Nunca, na história da Humanidade, teremos tratado tão bem a infância como nos nossos dias. Democratizámos o acesso à Escola. Criminalizámos maus-tratos violentos que ainda há poucas décadas eram ignorados ou perspetivados como práticas educativas aceitáveis. Fomos capazes de formalizar os direitos da criança, e de criar estruturas (a carecer de melhorias, é certo) para os proteger. Talvez com a exceção da diminuição substancial do brincar ao ar livre que se tem vindo a agravar, e da omnipresença dos ecrãs, nunca, na história da Humanidade, teremos tratado tão bem as crianças como hoje. E, ainda assim, está tudo por fazer!
Na era da Inteligência Artificial, parecemos, ainda, conhecer mal as crianças, e distrairmo-nos, vezes de mais, em relação a aspetos essenciais do seu crescimento. Às vezes por falta de conhecimento. Outras, porventura, porque os episódios dolorosos da infância dos adultos lhes entorpecem a sensibilidade e a sabedoria (construídas ao longo de milénios de cuidados às crias).
Continuamos, ainda, a ouvir interpelar as crianças, aquando da separação dos pais por exemplo, com um “não chores, olha que a tua mãe vai embora triste”. Ainda que, as mais das vezes, seja uma formulação bem intencionada, não deixa de sugerir que o mundo gire ao contrário: que, de repente, seja a criança a silenciar as próprias angústias, para serenar as angústias de quem é suposto ser capaz de a conter!

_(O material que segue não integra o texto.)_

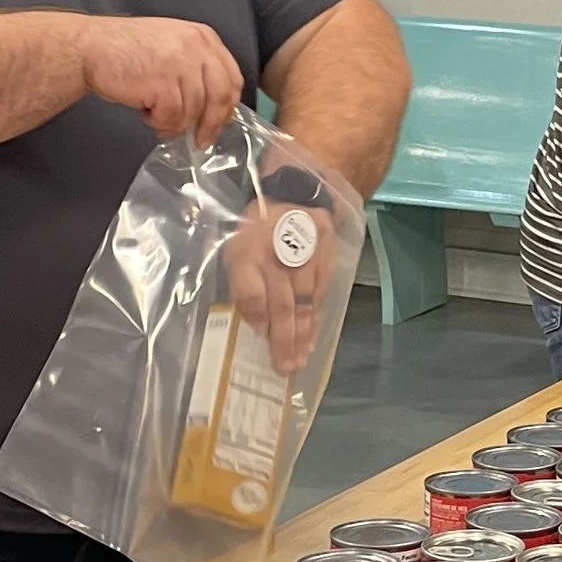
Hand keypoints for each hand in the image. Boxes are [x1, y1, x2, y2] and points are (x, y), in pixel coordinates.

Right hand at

Com crianças mais desafiantes (as mais das vezes, a expressarem a sua dor e/ou a clamarem, com a (pouca) clareza que conseguem, por firmeza, colo e contenção) continuamos, ainda, a ouvir um ou outro pai ou um ou outro professor a recorrer a formulações como: vocês dão cabo de mim! Deixam-me doente! Não que os professores não tenham um papel de uma enorme exigência. Têm! Não que ser pai ou mãe não signifique, às vezes, ficar à beira de um ataque de nervos. Significa! Não que uns e outros não precisem de apoio, e de espaços que possam acolher e ajudar a pensar a cascata de emoções que cuidar de crianças pode despertar (da ternura à irritação; do encantamento ao medo de perder a cabeça). Precisam! E merecem! O que já não será muito razoável é imputar às crianças uma destrutividade que manifestamente não têm. Não, uma criança não adoece ninguém! E não, a sua função, não pode ser a de tratar os adultos como se fossem florzinhas de estufa. É aos adultos que compete terem a força e a solidez necessárias para, quando for caso disso, pararem as crianças num primeiro momento para, depois, as ajudarem a fazer melhor!
Tenhamos a capacidade de assumir que precisamos (todos!) muito de colo e de quem nos ajude a pensar a intensidade do que vamos sentindo – procurando-o em espaços relacionais adultos, mais informais (nas relações pessoais, nos pares, etc.) ou mais formais (psicoterapêuticos ou de grupos de discussão de práticas educativas, por exemplo) para que o mundo não gire ao contrário, e nos ajude a todos, crianças e a adultos, a crescer com os desafios (e o desconhecido).
Talvez nunca, na história da Humanidade, tivéssemos sido tão bons pais, avós, professores e técnicos da infância como somos hoje. E, ainda, assim, está tudo por fazer!